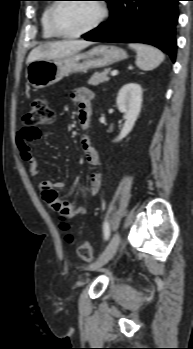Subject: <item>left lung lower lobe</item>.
I'll use <instances>...</instances> for the list:
<instances>
[{
    "label": "left lung lower lobe",
    "instance_id": "left-lung-lower-lobe-1",
    "mask_svg": "<svg viewBox=\"0 0 193 349\" xmlns=\"http://www.w3.org/2000/svg\"><path fill=\"white\" fill-rule=\"evenodd\" d=\"M179 0H109L110 18L91 33L88 41L141 42L176 58L175 30Z\"/></svg>",
    "mask_w": 193,
    "mask_h": 349
}]
</instances>
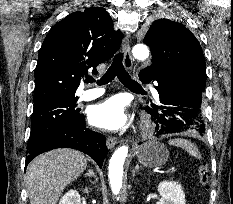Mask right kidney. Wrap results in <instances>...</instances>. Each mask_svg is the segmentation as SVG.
Here are the masks:
<instances>
[{
  "instance_id": "obj_1",
  "label": "right kidney",
  "mask_w": 233,
  "mask_h": 204,
  "mask_svg": "<svg viewBox=\"0 0 233 204\" xmlns=\"http://www.w3.org/2000/svg\"><path fill=\"white\" fill-rule=\"evenodd\" d=\"M84 192L88 193L89 191L86 188ZM80 200V194L76 190H70L61 198L59 204H81Z\"/></svg>"
}]
</instances>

Task objective. Reproduce all of the material above line for line, without the pictures.

Solved problem.
Subject: <item>left lung lower lobe</item>.
I'll use <instances>...</instances> for the list:
<instances>
[{
    "label": "left lung lower lobe",
    "instance_id": "left-lung-lower-lobe-1",
    "mask_svg": "<svg viewBox=\"0 0 193 349\" xmlns=\"http://www.w3.org/2000/svg\"><path fill=\"white\" fill-rule=\"evenodd\" d=\"M179 0H109L110 18L91 33L88 41L141 42L176 58L175 30Z\"/></svg>",
    "mask_w": 193,
    "mask_h": 349
}]
</instances>
Mask right kidney. Wrap results in <instances>...</instances>. Each mask_svg is the segmentation as SVG.
Here are the masks:
<instances>
[{
  "instance_id": "obj_1",
  "label": "right kidney",
  "mask_w": 233,
  "mask_h": 204,
  "mask_svg": "<svg viewBox=\"0 0 233 204\" xmlns=\"http://www.w3.org/2000/svg\"><path fill=\"white\" fill-rule=\"evenodd\" d=\"M84 192L88 193L89 191L86 188ZM80 200V194L76 190H70L61 198L59 204H81Z\"/></svg>"
}]
</instances>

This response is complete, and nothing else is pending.